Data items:
•••••

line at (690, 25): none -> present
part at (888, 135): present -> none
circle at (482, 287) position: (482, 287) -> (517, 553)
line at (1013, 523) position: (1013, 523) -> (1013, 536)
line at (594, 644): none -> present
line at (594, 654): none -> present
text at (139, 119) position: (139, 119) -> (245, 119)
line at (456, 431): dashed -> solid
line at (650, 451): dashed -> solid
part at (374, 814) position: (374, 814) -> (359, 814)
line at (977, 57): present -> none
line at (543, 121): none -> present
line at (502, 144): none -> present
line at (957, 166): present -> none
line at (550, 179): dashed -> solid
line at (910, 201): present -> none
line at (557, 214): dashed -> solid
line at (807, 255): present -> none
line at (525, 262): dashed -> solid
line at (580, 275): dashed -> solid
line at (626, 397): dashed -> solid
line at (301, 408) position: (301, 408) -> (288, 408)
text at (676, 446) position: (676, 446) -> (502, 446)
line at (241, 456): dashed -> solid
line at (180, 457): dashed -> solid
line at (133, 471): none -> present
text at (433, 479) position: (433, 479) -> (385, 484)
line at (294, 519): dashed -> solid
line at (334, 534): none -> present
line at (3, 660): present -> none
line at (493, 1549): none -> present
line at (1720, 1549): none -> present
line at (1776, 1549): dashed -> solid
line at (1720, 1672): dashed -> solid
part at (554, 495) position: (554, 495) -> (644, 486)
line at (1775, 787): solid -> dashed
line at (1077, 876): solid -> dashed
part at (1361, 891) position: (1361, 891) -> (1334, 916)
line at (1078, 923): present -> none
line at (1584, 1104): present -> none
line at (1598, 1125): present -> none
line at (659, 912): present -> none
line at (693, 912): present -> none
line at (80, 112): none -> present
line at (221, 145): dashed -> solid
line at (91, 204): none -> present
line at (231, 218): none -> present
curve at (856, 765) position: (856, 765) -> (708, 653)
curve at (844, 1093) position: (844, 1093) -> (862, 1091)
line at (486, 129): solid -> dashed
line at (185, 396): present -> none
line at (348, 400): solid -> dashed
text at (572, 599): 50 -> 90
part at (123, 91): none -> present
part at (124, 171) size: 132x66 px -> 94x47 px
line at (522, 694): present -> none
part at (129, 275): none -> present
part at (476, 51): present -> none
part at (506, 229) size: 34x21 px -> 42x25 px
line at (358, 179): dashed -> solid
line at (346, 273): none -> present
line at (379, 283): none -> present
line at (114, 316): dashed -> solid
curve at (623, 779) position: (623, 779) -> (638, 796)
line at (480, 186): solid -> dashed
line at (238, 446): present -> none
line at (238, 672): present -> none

•••••

Gather every line of the listing that contains the string "text".

text at (139, 119) position: (139, 119) -> (245, 119)
text at (676, 446) position: (676, 446) -> (502, 446)
text at (433, 479) position: (433, 479) -> (385, 484)
text at (572, 599): 50 -> 90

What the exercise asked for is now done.